Ook het bezwaar van Verhuurder wordt verworpen. Dat beoordeling van nieuwe informatie slechts in één feitelijke instantie gebeurt is een nadeel, maar dit staat daar niet aan in de weg. Het terugwijzen van de zaak naar de kantonrechter is bij gebreke van instemming van de beide partijen geen optie omdat de kantonrechter al een einduitspraak heeft gedaan. Huurster kan niet worden verplicht om een nieuwe procedure te beginnen.

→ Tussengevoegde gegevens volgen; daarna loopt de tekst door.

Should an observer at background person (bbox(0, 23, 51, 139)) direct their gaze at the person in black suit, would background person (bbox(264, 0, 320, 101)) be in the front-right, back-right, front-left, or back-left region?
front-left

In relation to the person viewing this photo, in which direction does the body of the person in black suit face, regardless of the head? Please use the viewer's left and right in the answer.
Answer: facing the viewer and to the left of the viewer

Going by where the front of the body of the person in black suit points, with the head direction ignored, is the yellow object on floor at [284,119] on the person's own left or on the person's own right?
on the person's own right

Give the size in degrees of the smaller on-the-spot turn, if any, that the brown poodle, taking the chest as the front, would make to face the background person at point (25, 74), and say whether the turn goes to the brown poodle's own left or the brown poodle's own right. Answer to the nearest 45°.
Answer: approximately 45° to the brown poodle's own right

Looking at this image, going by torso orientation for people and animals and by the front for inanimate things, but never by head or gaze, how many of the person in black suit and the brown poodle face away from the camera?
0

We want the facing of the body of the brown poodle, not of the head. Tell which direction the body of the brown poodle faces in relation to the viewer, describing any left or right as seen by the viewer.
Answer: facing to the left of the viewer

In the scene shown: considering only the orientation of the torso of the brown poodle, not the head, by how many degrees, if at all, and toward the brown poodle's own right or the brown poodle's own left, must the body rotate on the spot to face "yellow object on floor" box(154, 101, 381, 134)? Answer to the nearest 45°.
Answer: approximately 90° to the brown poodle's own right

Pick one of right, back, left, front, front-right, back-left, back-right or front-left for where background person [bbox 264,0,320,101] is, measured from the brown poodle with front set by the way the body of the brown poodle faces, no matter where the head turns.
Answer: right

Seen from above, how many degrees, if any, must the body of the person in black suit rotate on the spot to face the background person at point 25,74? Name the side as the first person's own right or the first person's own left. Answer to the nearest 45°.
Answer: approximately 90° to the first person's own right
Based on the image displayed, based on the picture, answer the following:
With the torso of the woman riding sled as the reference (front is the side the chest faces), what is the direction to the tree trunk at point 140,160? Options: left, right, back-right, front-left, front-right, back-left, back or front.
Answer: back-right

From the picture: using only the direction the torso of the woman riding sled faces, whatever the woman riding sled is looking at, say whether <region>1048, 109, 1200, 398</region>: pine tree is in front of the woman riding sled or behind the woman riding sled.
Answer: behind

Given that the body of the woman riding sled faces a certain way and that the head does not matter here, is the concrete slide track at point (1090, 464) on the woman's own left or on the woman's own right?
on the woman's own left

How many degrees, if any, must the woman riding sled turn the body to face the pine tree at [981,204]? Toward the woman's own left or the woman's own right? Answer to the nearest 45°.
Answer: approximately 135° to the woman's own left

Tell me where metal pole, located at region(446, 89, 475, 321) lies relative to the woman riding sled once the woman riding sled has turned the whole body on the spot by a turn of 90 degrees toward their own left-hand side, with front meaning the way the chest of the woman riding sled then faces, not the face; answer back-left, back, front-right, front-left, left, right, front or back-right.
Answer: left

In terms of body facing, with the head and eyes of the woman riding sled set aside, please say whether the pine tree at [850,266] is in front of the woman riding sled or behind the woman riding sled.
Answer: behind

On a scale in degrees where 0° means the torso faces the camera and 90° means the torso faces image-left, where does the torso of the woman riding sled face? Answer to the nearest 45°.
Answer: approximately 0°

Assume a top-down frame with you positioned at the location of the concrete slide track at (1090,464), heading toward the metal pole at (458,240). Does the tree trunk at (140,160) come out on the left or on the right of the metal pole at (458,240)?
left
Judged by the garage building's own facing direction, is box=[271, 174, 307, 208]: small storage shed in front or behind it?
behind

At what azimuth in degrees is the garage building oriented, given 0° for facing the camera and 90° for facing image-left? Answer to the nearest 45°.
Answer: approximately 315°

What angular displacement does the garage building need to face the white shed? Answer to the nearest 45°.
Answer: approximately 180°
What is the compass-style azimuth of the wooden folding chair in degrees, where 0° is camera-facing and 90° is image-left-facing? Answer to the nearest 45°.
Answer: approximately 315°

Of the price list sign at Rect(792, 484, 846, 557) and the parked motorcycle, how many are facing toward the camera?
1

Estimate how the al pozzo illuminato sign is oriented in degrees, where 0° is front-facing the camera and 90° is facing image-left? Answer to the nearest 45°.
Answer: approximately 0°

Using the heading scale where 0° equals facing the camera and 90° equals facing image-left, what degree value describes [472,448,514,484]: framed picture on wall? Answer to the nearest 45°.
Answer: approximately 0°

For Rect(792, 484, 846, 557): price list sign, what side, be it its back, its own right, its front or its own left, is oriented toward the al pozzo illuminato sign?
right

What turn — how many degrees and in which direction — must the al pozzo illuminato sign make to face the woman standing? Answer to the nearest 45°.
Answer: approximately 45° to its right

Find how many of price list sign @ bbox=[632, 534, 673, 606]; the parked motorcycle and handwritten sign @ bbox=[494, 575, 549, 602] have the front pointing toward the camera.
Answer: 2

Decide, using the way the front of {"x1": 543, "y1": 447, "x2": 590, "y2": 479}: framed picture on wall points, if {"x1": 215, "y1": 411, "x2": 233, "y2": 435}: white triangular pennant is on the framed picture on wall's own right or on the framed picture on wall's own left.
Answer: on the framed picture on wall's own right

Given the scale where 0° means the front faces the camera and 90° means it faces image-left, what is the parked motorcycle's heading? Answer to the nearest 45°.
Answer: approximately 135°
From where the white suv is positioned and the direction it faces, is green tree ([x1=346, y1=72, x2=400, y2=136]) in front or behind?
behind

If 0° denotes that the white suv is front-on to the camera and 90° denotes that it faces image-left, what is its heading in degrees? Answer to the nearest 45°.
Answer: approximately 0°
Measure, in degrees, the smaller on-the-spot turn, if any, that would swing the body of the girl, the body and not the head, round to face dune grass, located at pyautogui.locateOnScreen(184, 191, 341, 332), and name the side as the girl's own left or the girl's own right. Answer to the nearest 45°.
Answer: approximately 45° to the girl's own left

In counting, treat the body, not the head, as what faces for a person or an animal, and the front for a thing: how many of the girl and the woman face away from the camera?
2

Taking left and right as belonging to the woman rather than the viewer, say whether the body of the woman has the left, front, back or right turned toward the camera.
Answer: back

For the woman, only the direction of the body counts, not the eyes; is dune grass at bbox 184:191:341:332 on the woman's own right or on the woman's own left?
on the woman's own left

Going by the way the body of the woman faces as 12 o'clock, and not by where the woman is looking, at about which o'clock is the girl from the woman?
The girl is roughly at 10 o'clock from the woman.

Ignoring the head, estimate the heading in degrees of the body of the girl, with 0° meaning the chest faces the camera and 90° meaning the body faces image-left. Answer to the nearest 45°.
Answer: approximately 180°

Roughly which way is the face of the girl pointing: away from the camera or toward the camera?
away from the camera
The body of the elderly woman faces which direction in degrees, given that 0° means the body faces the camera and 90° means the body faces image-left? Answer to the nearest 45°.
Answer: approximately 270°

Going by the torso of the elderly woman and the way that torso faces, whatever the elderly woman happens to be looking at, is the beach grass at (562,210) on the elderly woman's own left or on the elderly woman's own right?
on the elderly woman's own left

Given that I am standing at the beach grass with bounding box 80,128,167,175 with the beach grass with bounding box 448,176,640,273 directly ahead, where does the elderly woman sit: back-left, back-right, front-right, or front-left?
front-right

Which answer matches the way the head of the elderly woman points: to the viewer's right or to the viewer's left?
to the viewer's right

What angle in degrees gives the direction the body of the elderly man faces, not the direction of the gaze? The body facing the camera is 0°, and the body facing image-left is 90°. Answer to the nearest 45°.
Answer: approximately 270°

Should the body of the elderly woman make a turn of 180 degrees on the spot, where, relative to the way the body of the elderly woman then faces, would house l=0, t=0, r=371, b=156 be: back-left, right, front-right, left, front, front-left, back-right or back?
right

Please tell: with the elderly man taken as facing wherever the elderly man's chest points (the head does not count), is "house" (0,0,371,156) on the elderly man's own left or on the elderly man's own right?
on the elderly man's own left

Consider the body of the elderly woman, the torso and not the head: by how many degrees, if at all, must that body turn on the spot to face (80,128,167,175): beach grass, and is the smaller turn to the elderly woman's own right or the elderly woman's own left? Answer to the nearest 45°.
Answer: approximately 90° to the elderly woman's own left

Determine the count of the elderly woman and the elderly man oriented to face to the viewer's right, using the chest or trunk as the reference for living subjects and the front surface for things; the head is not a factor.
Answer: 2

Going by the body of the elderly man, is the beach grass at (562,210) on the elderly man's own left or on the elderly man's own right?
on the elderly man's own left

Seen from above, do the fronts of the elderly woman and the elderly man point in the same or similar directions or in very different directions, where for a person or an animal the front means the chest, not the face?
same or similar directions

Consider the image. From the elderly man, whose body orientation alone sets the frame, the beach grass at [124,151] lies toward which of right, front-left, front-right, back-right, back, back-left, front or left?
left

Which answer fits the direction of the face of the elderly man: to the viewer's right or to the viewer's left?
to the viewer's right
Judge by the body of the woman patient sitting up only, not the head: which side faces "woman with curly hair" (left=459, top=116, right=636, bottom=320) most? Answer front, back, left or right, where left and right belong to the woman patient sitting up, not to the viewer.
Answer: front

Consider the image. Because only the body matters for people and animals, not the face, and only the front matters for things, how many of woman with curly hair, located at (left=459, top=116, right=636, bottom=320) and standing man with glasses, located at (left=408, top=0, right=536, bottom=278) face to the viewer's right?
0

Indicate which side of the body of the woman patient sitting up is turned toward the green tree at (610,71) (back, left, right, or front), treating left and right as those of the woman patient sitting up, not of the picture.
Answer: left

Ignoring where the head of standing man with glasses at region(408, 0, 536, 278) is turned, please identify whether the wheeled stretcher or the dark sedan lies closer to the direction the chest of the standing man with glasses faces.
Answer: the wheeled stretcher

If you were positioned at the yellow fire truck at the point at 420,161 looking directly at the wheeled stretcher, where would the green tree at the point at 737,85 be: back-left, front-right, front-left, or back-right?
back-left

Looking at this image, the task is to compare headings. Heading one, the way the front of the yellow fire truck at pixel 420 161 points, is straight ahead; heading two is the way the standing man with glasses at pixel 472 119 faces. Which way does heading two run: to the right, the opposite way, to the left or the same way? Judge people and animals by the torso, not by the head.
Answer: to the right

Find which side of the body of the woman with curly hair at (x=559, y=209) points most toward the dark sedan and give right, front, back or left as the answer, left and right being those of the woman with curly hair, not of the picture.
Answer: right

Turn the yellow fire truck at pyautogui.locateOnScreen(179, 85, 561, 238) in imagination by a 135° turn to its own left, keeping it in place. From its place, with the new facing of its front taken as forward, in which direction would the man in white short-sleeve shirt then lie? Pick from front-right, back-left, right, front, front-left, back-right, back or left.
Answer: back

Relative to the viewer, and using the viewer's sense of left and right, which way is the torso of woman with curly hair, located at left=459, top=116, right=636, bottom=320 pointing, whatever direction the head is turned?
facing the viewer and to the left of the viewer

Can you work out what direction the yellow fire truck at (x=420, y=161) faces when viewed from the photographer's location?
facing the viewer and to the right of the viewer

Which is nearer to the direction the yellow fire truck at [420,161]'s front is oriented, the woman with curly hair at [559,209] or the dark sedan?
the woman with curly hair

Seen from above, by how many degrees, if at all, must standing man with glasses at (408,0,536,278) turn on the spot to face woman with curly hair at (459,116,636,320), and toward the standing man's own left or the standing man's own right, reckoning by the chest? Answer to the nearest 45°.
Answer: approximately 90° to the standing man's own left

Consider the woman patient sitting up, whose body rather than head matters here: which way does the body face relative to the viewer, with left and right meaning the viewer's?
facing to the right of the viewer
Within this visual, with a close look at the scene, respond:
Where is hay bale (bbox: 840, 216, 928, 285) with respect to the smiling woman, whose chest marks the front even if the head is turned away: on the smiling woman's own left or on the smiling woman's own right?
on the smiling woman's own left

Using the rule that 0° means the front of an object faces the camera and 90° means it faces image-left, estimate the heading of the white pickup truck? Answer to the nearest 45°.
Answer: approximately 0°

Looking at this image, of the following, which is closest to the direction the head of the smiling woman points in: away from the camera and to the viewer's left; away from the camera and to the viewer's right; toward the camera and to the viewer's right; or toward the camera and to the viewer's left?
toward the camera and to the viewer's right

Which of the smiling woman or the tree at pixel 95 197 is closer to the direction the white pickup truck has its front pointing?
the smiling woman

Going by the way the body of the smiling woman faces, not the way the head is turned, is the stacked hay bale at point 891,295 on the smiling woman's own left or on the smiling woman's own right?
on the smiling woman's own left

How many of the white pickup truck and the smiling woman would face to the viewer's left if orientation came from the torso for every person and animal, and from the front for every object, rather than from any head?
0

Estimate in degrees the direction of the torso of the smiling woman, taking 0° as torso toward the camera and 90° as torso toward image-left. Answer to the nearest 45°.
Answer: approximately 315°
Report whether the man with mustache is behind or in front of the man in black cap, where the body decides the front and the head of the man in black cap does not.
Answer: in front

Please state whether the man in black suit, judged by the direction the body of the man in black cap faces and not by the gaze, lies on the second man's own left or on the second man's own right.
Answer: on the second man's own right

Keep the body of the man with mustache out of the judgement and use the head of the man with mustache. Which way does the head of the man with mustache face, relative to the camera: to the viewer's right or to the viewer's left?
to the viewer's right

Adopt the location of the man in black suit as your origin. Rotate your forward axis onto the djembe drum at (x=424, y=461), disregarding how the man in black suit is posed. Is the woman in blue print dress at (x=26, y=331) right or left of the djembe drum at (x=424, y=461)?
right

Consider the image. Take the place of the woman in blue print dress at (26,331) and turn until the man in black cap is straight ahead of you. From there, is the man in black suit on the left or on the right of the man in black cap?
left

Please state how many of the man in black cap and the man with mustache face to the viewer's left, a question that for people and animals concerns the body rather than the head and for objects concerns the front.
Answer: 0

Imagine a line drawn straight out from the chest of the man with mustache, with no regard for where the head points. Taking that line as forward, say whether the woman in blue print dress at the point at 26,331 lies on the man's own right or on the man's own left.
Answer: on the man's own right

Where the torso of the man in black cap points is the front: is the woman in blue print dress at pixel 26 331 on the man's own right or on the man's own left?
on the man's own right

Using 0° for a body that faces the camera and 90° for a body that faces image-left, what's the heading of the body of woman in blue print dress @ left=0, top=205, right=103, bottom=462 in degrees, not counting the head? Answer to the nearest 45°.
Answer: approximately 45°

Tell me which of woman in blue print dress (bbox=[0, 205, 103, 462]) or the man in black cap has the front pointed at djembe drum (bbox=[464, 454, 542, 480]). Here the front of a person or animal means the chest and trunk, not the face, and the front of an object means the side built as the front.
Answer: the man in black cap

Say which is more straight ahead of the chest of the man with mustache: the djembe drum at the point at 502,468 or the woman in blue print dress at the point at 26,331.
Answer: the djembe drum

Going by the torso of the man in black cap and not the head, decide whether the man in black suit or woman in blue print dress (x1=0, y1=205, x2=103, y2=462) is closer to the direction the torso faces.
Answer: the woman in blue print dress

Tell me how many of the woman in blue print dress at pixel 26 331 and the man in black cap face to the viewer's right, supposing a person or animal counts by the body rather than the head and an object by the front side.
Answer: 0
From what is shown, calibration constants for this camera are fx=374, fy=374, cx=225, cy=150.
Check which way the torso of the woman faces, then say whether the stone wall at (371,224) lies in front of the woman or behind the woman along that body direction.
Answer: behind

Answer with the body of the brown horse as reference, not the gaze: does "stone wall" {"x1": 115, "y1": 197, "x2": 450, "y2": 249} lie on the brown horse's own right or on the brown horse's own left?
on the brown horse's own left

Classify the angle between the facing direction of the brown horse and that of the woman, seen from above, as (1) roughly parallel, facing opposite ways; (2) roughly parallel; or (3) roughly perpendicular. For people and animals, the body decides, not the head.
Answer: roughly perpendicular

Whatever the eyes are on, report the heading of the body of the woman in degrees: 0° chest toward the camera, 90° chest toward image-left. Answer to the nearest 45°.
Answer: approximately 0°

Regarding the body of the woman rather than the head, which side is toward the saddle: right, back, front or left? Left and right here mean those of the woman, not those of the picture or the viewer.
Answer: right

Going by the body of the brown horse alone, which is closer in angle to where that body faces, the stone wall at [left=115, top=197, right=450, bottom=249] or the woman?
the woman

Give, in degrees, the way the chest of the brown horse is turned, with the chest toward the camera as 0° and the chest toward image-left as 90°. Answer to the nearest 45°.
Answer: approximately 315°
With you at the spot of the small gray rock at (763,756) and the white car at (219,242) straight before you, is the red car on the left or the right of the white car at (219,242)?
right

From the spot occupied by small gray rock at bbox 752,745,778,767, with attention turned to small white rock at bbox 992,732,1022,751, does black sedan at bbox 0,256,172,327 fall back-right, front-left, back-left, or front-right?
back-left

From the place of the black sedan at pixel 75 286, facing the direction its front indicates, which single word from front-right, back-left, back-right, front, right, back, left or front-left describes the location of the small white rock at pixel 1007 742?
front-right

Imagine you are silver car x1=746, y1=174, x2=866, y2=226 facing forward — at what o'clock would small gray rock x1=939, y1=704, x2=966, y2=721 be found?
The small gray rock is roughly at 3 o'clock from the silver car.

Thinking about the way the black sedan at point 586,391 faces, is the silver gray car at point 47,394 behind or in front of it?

Het bezwaar van Verhuurders legt daarvoor onvoldoende gewicht in de schaal.
Dit betekent dat het hof nu nog niet kan beslissen over de hoogte van de huur.
(i) de consequenties van de verbouwing
(ii) de ingangsdatum van een eventuele huurverlaging
en
(iii) het terras van circa 60m2.
Verhuurders zijn eigenaar van het gebouw en Huurster maakt sinds de verbouwing gebruik van het gebouw, zoals Verhuurders terecht hebben opgemerkt. Huurders profiteren aldus van een eventuele verbetering die door de verbouwing is gerealiseerd. Toch betekent dat niet dat Huurster aan Verhuurders een huur moet betalen waarin de door de verbouwing gerealiseerde verbeteringen zijn meegewogen.
Artikel 7:303 lid 3 BW houdt in dat een vordering tot huurverhoging wordt afgewezen voor zover de huurverhoging is gebaseerd op door de huurder bekostigde verbeteringen. In dit verband is belangrijk is wat de Hoge Raad in zijn arrest
Ossentjuk/Ten Voorde [2] heeft overwogen over artikel 1632a lid 2 (oud) BW. De slotzin van dat tweede lid is namelijk de voorloper van het in 2003 in werking getreden artikel 7:303 lid 3 BW:
Vaststaat dat de vloeroppervlakte met 48m2 is vergroot door de verbouwing, waarvan de helft op de begane grond en de andere helft op de eerste verdieping. Resumerend: omdat Huurster de kosten van die verbouwing heeft gedragen door 10 jaar lang jaarlijks € 8.600 aan Verhuurders te betalen, zullen die 48m2 bij de vaststelling van de nieuwe huurprijs verder buiten beschouwing blijven. De wetstekst van artikel 7:303 lid 3 BW spreekt uitsluitend over een huur
verhoging, maar dat brengt het hof niet op andere gedachten.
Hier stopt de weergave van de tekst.